Authorization group in SAP is a client’s specific key created in a master record or in the customizing settings of the Funds Management and can be specified in a certain authorization objects in Fund Management while defining authorizations. It simplifies the grounding of an authorization concept in funds management by assembling as one the authorizations meant for a master record. Authorization group agree to extended authorization protection for a particular object and are defined directly in the relevant master records or customizing settings. They occur in authorization object together with an activity.
Creating an Authorization Group
TOBJ is the table that contains all the authorization objects while TACT is the table that includes all the activities and TBRG is the table that contains the definitions of the entire authorization group. It also contains all authorization group and provides information about the familiarity flanked by authorization group and the authorization object. Also note that, TBRGT is the table that defines all the description of the authorization group and BRGRU a field name for an authorization group and is used to create supplementary restrictions on authorizations.
On the other hand, there are fields that must be checked to authenticate user authorizations.
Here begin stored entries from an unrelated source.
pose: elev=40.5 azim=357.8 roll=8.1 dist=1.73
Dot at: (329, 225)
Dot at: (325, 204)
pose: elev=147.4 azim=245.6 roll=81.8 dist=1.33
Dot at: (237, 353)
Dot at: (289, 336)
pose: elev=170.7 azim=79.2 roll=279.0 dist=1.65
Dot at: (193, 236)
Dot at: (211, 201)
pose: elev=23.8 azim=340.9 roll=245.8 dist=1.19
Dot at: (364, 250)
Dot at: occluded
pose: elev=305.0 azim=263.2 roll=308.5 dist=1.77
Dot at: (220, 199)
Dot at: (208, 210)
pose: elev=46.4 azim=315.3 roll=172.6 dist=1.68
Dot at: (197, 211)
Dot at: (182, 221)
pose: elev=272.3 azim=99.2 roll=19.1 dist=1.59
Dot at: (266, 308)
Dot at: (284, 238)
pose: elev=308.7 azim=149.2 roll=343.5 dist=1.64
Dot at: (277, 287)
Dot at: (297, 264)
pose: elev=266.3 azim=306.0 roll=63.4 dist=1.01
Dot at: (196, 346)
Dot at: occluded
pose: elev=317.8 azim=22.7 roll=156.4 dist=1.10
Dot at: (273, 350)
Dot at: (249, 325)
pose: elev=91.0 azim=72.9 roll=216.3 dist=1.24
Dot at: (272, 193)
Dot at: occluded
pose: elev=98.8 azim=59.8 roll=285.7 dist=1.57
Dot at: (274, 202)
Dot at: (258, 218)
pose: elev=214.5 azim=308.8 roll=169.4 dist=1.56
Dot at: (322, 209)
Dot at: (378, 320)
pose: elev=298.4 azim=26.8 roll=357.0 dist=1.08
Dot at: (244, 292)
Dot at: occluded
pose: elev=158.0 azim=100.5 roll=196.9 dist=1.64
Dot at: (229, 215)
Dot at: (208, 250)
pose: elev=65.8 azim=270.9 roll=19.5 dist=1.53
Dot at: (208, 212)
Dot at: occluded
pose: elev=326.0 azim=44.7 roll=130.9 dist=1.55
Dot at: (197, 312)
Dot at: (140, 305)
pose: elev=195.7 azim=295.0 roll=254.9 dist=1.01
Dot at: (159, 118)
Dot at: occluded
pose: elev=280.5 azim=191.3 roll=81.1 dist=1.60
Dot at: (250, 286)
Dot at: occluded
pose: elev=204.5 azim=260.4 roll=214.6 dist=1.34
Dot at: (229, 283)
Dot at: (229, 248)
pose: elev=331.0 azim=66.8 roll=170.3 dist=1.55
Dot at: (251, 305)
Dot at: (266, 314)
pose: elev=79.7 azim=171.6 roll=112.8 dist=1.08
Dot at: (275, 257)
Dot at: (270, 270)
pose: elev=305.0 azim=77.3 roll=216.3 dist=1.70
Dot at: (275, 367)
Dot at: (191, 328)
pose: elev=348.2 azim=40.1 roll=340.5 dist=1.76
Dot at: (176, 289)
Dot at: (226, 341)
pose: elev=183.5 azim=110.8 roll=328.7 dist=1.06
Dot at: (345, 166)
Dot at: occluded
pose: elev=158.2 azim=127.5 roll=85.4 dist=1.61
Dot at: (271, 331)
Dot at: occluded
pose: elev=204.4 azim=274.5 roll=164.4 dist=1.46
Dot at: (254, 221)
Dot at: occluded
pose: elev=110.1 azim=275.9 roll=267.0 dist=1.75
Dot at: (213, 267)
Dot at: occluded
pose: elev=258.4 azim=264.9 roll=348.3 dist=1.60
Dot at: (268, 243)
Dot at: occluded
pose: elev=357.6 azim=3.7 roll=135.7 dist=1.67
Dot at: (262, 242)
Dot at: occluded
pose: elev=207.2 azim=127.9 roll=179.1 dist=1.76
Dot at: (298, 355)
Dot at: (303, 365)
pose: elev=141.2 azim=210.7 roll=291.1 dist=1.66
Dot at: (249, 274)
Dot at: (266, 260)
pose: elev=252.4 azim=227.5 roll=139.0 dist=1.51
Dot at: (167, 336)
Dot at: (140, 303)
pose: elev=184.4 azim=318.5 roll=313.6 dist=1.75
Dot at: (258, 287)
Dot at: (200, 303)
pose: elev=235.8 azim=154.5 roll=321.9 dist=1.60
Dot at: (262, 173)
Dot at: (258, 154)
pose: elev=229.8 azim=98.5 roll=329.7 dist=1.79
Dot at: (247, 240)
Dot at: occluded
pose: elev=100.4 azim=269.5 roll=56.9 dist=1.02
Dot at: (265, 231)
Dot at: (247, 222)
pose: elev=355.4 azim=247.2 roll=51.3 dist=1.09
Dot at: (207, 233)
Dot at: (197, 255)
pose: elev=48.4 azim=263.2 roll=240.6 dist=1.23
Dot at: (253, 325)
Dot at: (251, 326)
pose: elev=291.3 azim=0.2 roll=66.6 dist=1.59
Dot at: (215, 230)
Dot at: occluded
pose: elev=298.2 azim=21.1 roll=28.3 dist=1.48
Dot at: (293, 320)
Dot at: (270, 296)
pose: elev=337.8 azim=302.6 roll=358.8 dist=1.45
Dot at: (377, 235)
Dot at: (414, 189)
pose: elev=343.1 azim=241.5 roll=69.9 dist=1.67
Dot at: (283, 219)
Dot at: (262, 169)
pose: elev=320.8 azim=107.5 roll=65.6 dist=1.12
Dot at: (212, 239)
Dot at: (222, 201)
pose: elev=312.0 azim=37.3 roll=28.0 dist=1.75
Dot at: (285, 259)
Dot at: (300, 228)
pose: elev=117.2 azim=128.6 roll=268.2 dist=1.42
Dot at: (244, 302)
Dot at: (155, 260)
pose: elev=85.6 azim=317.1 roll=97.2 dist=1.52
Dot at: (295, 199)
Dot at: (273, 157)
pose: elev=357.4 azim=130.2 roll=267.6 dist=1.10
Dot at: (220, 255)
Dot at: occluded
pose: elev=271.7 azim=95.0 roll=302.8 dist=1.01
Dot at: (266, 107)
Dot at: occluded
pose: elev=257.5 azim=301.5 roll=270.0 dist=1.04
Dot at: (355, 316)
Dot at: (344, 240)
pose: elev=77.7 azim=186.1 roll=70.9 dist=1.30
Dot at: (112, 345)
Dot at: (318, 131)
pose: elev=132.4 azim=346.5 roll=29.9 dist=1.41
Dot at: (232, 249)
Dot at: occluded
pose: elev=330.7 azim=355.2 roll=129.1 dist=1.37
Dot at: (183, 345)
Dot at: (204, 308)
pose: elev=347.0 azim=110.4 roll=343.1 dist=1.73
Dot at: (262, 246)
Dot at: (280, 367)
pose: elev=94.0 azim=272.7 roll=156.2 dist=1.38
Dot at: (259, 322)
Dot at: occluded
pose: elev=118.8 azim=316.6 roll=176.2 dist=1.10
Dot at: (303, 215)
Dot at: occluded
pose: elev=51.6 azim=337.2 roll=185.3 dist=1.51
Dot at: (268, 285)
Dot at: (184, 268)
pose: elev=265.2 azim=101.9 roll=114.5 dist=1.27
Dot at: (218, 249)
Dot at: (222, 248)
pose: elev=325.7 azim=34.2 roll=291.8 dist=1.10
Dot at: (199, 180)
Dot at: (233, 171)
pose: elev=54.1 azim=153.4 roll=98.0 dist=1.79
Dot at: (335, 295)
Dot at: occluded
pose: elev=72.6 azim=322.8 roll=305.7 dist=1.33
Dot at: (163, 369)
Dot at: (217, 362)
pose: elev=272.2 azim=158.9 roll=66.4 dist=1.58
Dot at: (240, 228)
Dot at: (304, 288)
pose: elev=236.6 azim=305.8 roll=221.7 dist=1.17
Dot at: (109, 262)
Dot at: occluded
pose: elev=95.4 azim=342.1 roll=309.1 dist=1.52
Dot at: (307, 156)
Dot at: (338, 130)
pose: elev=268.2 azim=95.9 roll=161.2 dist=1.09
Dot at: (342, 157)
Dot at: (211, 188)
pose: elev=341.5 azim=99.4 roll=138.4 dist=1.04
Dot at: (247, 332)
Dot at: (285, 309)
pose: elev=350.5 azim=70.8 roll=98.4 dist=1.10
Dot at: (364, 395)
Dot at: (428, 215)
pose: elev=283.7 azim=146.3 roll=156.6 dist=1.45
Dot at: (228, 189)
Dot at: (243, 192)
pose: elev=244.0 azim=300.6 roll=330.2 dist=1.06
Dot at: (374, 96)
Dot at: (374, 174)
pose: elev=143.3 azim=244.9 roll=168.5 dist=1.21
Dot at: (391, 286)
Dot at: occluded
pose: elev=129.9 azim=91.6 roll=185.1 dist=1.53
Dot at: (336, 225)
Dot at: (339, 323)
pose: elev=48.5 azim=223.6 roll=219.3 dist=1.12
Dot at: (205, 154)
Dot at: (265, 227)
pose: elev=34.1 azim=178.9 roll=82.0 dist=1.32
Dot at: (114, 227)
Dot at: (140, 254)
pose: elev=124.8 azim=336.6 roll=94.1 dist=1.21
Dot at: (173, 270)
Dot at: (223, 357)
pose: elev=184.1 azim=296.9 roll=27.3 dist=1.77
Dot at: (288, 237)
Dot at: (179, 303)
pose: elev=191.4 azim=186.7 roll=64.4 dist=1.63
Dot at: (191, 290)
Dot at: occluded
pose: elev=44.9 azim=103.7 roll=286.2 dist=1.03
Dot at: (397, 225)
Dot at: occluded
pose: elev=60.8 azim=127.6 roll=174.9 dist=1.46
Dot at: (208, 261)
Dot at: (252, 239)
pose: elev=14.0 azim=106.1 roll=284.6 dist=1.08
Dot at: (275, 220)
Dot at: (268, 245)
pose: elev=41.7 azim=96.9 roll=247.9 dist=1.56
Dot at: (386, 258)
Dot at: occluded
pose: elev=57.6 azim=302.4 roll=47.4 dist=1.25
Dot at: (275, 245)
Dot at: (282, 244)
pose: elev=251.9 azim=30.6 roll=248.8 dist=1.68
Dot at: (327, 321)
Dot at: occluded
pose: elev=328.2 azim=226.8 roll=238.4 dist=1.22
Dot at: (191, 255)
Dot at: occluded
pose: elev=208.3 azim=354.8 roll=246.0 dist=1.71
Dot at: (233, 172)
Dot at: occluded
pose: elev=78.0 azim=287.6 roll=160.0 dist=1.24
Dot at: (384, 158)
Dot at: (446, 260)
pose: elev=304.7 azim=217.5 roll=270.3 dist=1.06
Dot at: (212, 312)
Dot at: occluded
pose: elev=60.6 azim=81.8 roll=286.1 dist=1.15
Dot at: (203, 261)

The group is one of the two authorization fields. In authorization object, the object S_TABU_DIS in object class BC_A is used for maintaining tables. It also controls access using the standard table maintenance tool.
S_TABU_DIS is an authorization object that has the DICBERCL fields which is an authorization group with maximum field length of four characters and ACTVT field used to display the table content. One can define authorization group under basic data in the master record of commitment items, fund centers and funds and also for the Fund Management account assignments in the authorization object S_TABU_DIS.
In general, SAP standard tables are assigned to authorization group and at the same time these assignments can be changed. You are able to assign tables manually to an appropriate authorization group. When doing this, first start Transaction SM30 for the maintenance view V_DDAT then create an entry used for each of these tables. In V_DDAT and store the assignment of tables used to view authorization group in sap. It is also a cross-client, for that reason it can be used and viewed in all clients.
When creating an authorization group, you will rely on the requirement; In other cases, for table authorization, the groups must be available in a custom table before they are used. At times, authorization group are merely created when they are assigned to the object in a standard maintenance transaction like the vendor master data, customer master data, material master data and many more.
What should be noted about this creation is that if you do not make a selection, all tables that are maintained in customized transaction are assigned to authorization group.
Authorization group in sap are for all intents and purposes labels that you assign to objects like tables, programs, master data and such like objects, but they permit authorization checks for right of entry to the object with the label.